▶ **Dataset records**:
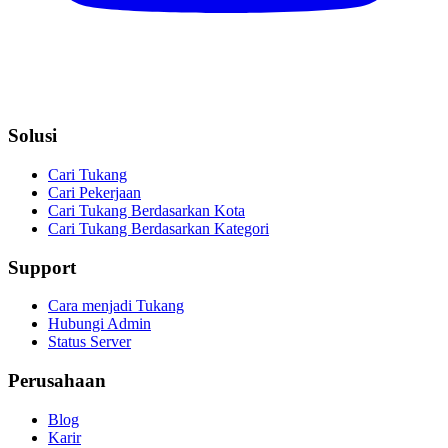
Solusi
Cari Tukang
Cari Pekerjaan
Cari Tukang Berdasarkan Kota
Cari Tukang Berdasarkan Kategori
Support
Cara menjadi Tukang
Hubungi Admin
Status Server
Perusahaan
Blog
Karir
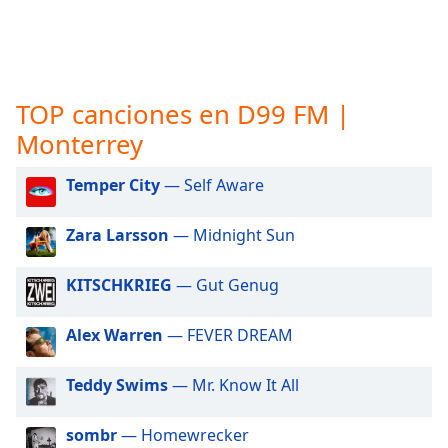
opens
subtitles
settings
dialog
subtitles
TOP canciones en D99 FM |
off
,
selected
Monterrey
Audio
Temper City
— Self Aware
Track
Picture-
Zara Larsson
— Midnight Sun
in-
Picture
Fullscreen
KITSCHKRIEG
— Gut Genug
This
is
Alex Warren
— FEVER DREAM
a
modal
Teddy Swims
— Mr. Know It All
window.
Beginning
sombr
— Homewrecker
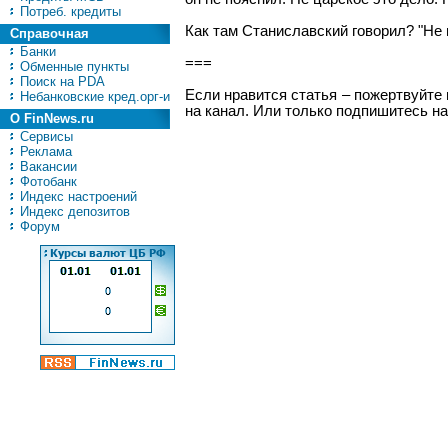
Потреб. кредиты
Как там Станиславский говорил? "Не 
Справочная
Банки
===
Обменные пункты
Поиск на PDA
Если нравится статья – пожертвуйте
Небанковские кред.орг-и
на канал. Или только подпишитесь на
О FinNews.ru
Сервисы
Реклама
Вакансии
Фотобанк
Индекс настроений
Индекс депозитов
Форум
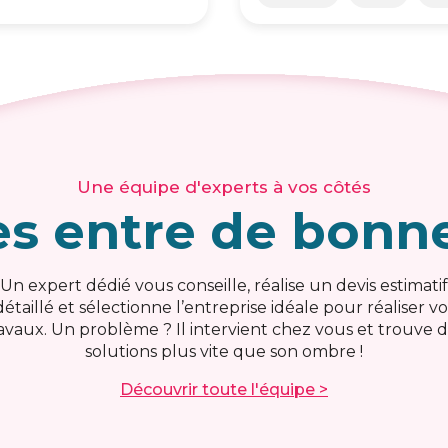
Une équipe d'experts à vos côtés
es entre de bonn
Un expert dédié vous conseille, réalise un devis estimatif
détaillé et sélectionne l’entreprise idéale pour réaliser vo
avaux. Un problème ? Il intervient chez vous et trouve 
solutions plus vite que son ombre !
Découvrir toute l'équipe >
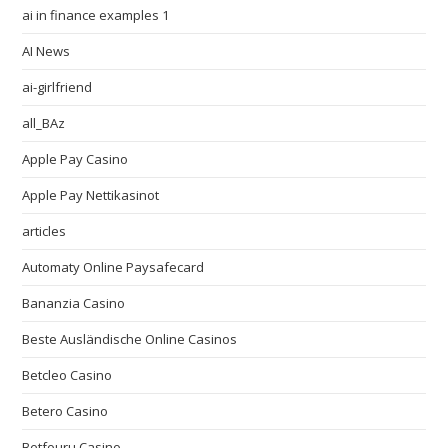
ai in finance examples 1
AI News
ai-girlfriend
all_BAz
Apple Pay Casino
Apple Pay Nettikasinot
articles
Automaty Online Paysafecard
Bananzia Casino
Beste Ausländische Online Casinos
Betcleo Casino
Betero Casino
Betfouru Casino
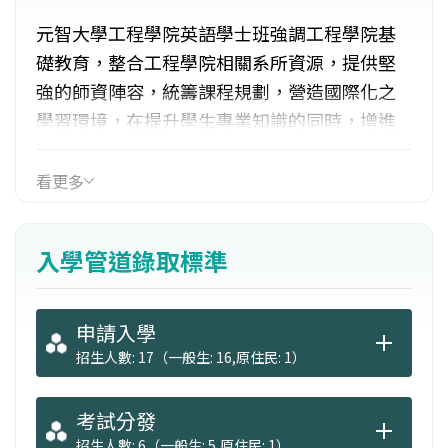
元智大學工程學院英語學士班強調工程學院基
礎教育，整合工程學院相關系所資源，提供堅
強的師資陣容，統籌課程規劃，營造國際化之
學習環境，在提升學生專業知識的同時，增進
其外語能力，涵養其多元包容的國際視野，並
提供學生出國實習及交換修習學分之機會，以
看更多
建立完整的國際化教學模式，培養具備國際競
爭力之學生。此外，提供完整的工程跨領域學
入學管道錄取標準
習平台，延伸學生知識觸角，提供延後分流的
機會。本學程多元跨領域的課程組合，可使學
生成為具有工程專業的科技整合人才，學生能
申請入學
在知識內化過程，從不同領域的專業知識激發
招生人數: 17（一般生: 16,原住民: 1）
創新思維，也能藉以發展多元專長，提升未來
就業競爭力，成為跨領域的專業工程人才。
考試分發
招生人數: 6（一般生: 5,原住民: 1）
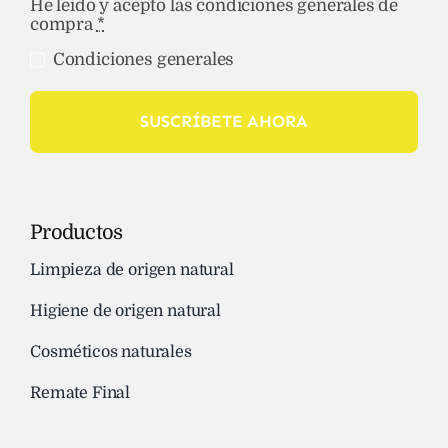
He leído y acepto las condiciones generales de
compra
*
Condiciones generales
SUSCRÍBETE AHORA
Productos
Limpieza de origen natural
Higiene de origen natural
Cosméticos naturales
Remate Final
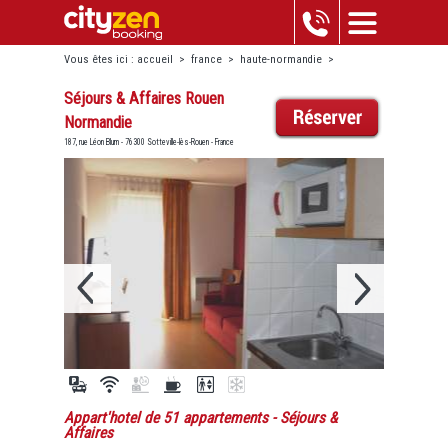
Vous êtes ici :
accueil
>
france
>
haute-normandie
>
sotteville-lès-rouen
>
séjours & affaires rouen normandie
Séjours & Affaires Rouen
Normandie
187, rue Léon Blum - 76300 Sotteville-lès-Rouen - France
Appart'hotel de 51 appartements
- Séjours &
Affaires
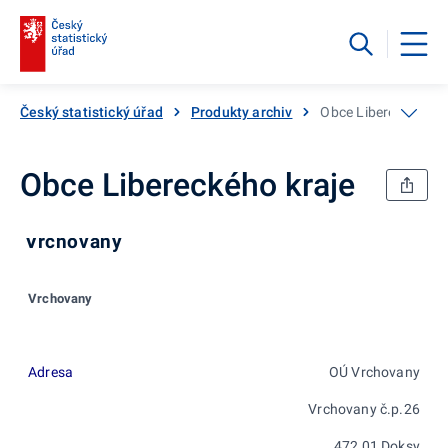
Český statistický úřad
Produkty archiv
Obce Libereckého kr
Obce Libereckého kraje
Vrchovany
Vrchovany
Adresa
OÚ Vrchovany
Vrchovany č.p.26
472 01 Doksy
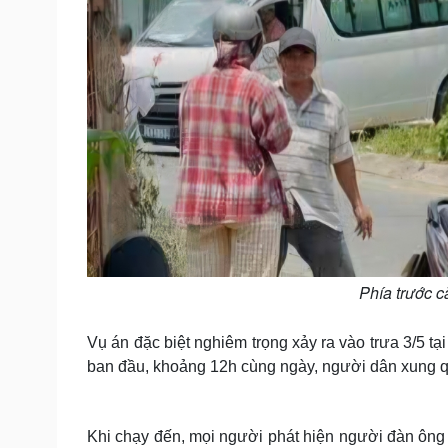
Phía trước c
Vụ án đặc biệt nghiêm trọng xảy ra vào trưa 3/5 t
ban đầu, khoảng 12h cùng ngày, người dân xung q
Khi chạy đến, mọi người phát hiện người đàn ông n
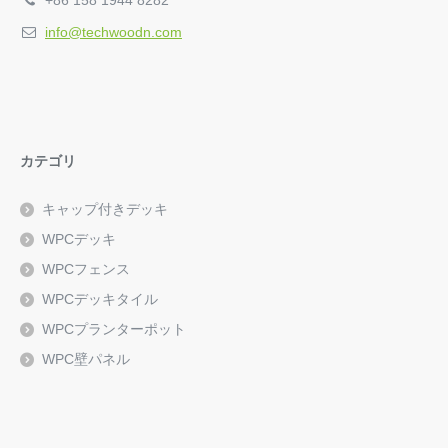
+86 158 1944 8282
info@techwoodn.com
カテゴリ
キャップ付きデッキ
WPCデッキ
WPCフェンス
WPCデッキタイル
WPCプランターポット
WPC壁パネル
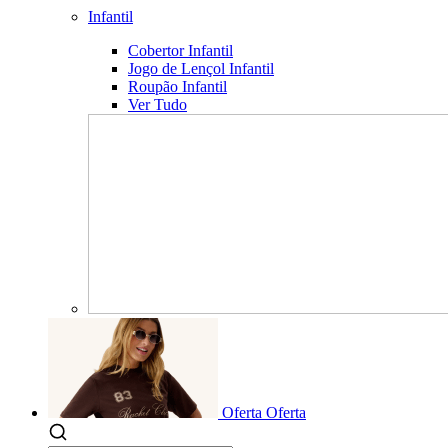
Infantil
Cobertor Infantil
Jogo de Lençol Infantil
Roupão Infantil
Ver Tudo
Oferta
Oferta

▶ **Work to complete**:
Copy the lines above from the one containing "Une équipe d'experts à vos côtés" through the final line, both included, and please leave the pictures out.

▶ **Written solution**:
Une équipe d'experts à vos côtés
es entre de bonn
Un expert dédié vous conseille, réalise un devis estimatif
détaillé et sélectionne l’entreprise idéale pour réaliser vo
avaux. Un problème ? Il intervient chez vous et trouve 
solutions plus vite que son ombre !
Découvrir toute l'équipe >
ai in finance examples 1
AI News
ai-girlfriend
all_BAz
Apple Pay Casino
Apple Pay Nettikasinot
articles
Automaty Online Paysafecard
Bananzia Casino
Beste Ausländische Online Casinos
Betcleo Casino
Betero Casino
Betfouru Casino
元智大學工程學院英語學士班強調工程學院基
礎教育，整合工程學院相關系所資源，提供堅
強的師資陣容，統籌課程規劃，營造國際化之
學習環境，在提升學生專業知識的同時，增進
其外語能力，涵養其多元包容的國際視野，並
提供學生出國實習及交換修習學分之機會，以
看更多
建立完整的國際化教學模式，培養具備國際競
爭力之學生。此外，提供完整的工程跨領域學
入學管道錄取標準
習平台，延伸學生知識觸角，提供延後分流的
機會。本學程多元跨領域的課程組合，可使學
生成為具有工程專業的科技整合人才，學生能
申請入學
在知識內化過程，從不同領域的專業知識激發
招生人數: 17（一般生: 16,原住民: 1）
創新思維，也能藉以發展多元專長，提升未來
就業競爭力，成為跨領域的專業工程人才。
考試分發
招生人數: 6（一般生: 5,原住民: 1）
He leído y acepto las condiciones generales de
compra
*
Condiciones generales
SUSCRÍBETE AHORA
Productos
Limpieza de origen natural
Higiene de origen natural
Cosméticos naturales
Remate Final
Vous êtes ici :
accueil
>
france
>
haute-normandie
>
sotteville-lès-rouen
>
séjours & affaires rouen normandie
Séjours & Affaires Rouen
Normandie
187, rue Léon Blum - 76300 Sotteville-lès-Rouen - France
Appart'hotel de 51 appartements
- Séjours &
Affaires
Český statistický úřad
Produkty archiv
Obce Libereckého kr
Obce Libereckého kraje
Vrchovany
Vrchovany
Adresa
OÚ Vrchovany
Vrchovany č.p.26
472 01 Doksy
Phía trước c
Vụ án đặc biệt nghiêm trọng xảy ra vào trưa 3/5 t
ban đầu, khoảng 12h cùng ngày, người dân xung q
Khi chạy đến, mọi người phát hiện người đàn ông n
+86 158 1944 8282
info@techwoodn.com
カテゴリ
キャップ付きデッキ
WPCデッキ
WPCフェンス
WPCデッキタイル
WPCプランターポット
WPC壁パネル
Infantil
Cobertor Infantil
Jogo de Lençol Infantil
Roupão Infantil
Ver Tudo
Oferta
Oferta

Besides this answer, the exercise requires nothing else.